"Script" es una palabra que ha ganado cierta fama en el español, como muchísimas otras tantas palabras extrajeras que no denotan otra cosa más que el hecho de que hemos perdido nuestro espíritu, que cambiamos el "yo soy" por el "yo quiero ser". Ya no hay deseo de ser más que en parecer, y el ser es ahora motivo de vergüenza, como lo es el español. No es que "script" sea una palabra nueva, es que cambiamos el vocablo español porque nos da vergüenza admitir que hemos perdido nuestro espíritu. Hoy yo quiero invitar a estar orgullosos de quienes somos, y como hispanohablantes, hijos de la domesticación de la que hemos sido víctimas desde la llegada de los Españoles a nuestra tierra, que adoptamos el español como idioma y nacemos hablándolo, porque el idioma no es de quienes lo inventaron, sino de quienes lo usamos para construir nuestra identidad, que empecemos a llamar las cosas por su vocablo español, y en vez de "Script" digamos "guión, línea o libreto".
Nombrar las cosas con el español no cambia, en esencia, los problemas derivados de la pérdida de nuestro espíritu, pero describen con claridad la baja autoestima que empuñamos, no por voluntad, sino porque hemos sido domesticados como cualquier otra fiera, convertidos en nada más que animales carentes de cualquier tipo de voluntad y derecho.

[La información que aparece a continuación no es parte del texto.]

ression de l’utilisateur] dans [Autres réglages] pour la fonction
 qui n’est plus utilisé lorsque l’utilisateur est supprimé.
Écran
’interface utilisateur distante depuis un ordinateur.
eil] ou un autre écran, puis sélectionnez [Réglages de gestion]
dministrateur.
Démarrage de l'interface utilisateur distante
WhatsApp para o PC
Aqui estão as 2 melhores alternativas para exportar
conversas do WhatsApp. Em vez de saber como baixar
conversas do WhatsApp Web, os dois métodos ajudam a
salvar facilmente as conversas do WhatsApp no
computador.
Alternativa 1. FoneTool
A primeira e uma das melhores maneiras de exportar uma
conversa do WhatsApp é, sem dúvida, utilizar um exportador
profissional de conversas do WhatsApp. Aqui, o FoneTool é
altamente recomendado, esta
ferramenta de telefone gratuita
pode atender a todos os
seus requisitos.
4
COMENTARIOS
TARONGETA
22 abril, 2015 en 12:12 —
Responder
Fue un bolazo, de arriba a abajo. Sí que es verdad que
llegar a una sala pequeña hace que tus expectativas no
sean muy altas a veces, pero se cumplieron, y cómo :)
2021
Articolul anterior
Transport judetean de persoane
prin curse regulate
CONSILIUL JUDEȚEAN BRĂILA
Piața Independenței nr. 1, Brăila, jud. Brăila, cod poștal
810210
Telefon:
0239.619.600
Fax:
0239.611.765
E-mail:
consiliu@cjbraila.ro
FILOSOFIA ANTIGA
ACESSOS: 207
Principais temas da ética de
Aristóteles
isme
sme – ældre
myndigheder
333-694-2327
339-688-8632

Tal aberración como "Call Center" es una cultura impuesta por el látigo del capitalismo y la cultura anglosajona, donde no importa nada más que trabajar para el amo a cambio de las migajas que resbalan de su boca y caen sobre el piso. Ya no somos personas, somos actores interpretando un guión, línea o libreto, ¿acaso hay mayor humillación? Por lo menos nuestros antepasados lo hacían a punta de látigo, ¿y qué otra opción había sabiendo que el látigo en verdad puede matar? Nosotros, en cambio, lo hacemos con pleno conocimiento, ya no hace falta el látigo.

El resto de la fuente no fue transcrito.